WHAT TO PRODUCE. The output should be every line below, retyped exactly, with no images.

AVAILABLE RECORDS.

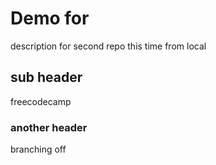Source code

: # Demo for


description for second repo this time from local


## sub header

freecodecamp

### another header

branching off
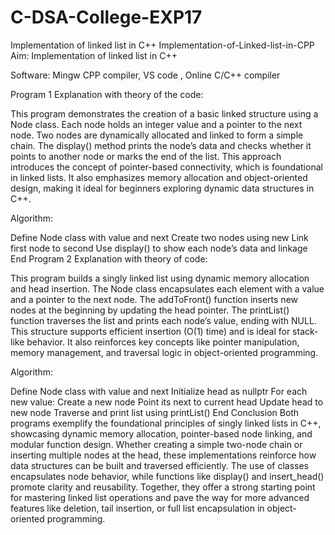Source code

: # C-DSA-College-EXP17
Implementation of linked list in C++
Implementation-of-Linked-list-in-CPP
Aim: Implementation of linked list in C++

Software: Mingw CPP compiler, VS code , Online C/C++ compiler

Program 1
Explanation with theory of the code:

This program demonstrates the creation of a basic linked structure using a Node class. Each node holds an integer value and a pointer to the next node. Two nodes are dynamically allocated and linked to form a simple chain. The display() method prints the node’s data and checks whether it points to another node or marks the end of the list. This approach introduces the concept of pointer-based connectivity, which is foundational in linked lists. It also emphasizes memory allocation and object-oriented design, making it ideal for beginners exploring dynamic data structures in C++.

Algorithm:

Define Node class with value and next
Create two nodes using new
Link first node to second
Use display() to show each node’s data and linkage
End
Program 2
Explanation with theory of code:

This program builds a singly linked list using dynamic memory allocation and head insertion. The Node class encapsulates each element with a value and a pointer to the next node. The addToFront() function inserts new nodes at the beginning by updating the head pointer. The printList() function traverses the list and prints each node’s value, ending with NULL. This structure supports efficient insertion (O(1) time) and is ideal for stack-like behavior. It also reinforces key concepts like pointer manipulation, memory management, and traversal logic in object-oriented programming.

Algorithm:

Define Node class with value and next
Initialize head as nullptr
For each new value:
Create a new node
Point its next to current head
Update head to new node
Traverse and print list using printList()
End
Conclusion
Both programs exemplify the foundational principles of singly linked lists in C++, showcasing dynamic memory allocation, pointer-based node linking, and modular function design. Whether creating a simple two-node chain or inserting multiple nodes at the head, these implementations reinforce how data structures can be built and traversed efficiently. The use of classes encapsulates node behavior, while functions like display() and insert_head() promote clarity and reusability. Together, they offer a strong starting point for mastering linked list operations and pave the way for more advanced features like deletion, tail insertion, or full list encapsulation in object-oriented programming.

RESULT OF THIS EXERCISE.
Source code

: # Demo for


description for second repo this time from local


## sub header

freecodecamp

### another header

branching off
Source code

: # C-DSA-College-EXP17
Implementation of linked list in C++
Implementation-of-Linked-list-in-CPP
Aim: Implementation of linked list in C++

Software: Mingw CPP compiler, VS code , Online C/C++ compiler

Program 1
Explanation with theory of the code:

This program demonstrates the creation of a basic linked structure using a Node class. Each node holds an integer value and a pointer to the next node. Two nodes are dynamically allocated and linked to form a simple chain. The display() method prints the node’s data and checks whether it points to another node or marks the end of the list. This approach introduces the concept of pointer-based connectivity, which is foundational in linked lists. It also emphasizes memory allocation and object-oriented design, making it ideal for beginners exploring dynamic data structures in C++.

Algorithm:

Define Node class with value and next
Create two nodes using new
Link first node to second
Use display() to show each node’s data and linkage
End
Program 2
Explanation with theory of code:

This program builds a singly linked list using dynamic memory allocation and head insertion. The Node class encapsulates each element with a value and a pointer to the next node. The addToFront() function inserts new nodes at the beginning by updating the head pointer. The printList() function traverses the list and prints each node’s value, ending with NULL. This structure supports efficient insertion (O(1) time) and is ideal for stack-like behavior. It also reinforces key concepts like pointer manipulation, memory management, and traversal logic in object-oriented programming.

Algorithm:

Define Node class with value and next
Initialize head as nullptr
For each new value:
Create a new node
Point its next to current head
Update head to new node
Traverse and print list using printList()
End
Conclusion
Both programs exemplify the foundational principles of singly linked lists in C++, showcasing dynamic memory allocation, pointer-based node linking, and modular function design. Whether creating a simple two-node chain or inserting multiple nodes at the head, these implementations reinforce how data structures can be built and traversed efficiently. The use of classes encapsulates node behavior, while functions like display() and insert_head() promote clarity and reusability. Together, they offer a strong starting point for mastering linked list operations and pave the way for more advanced features like deletion, tail insertion, or full list encapsulation in object-oriented programming.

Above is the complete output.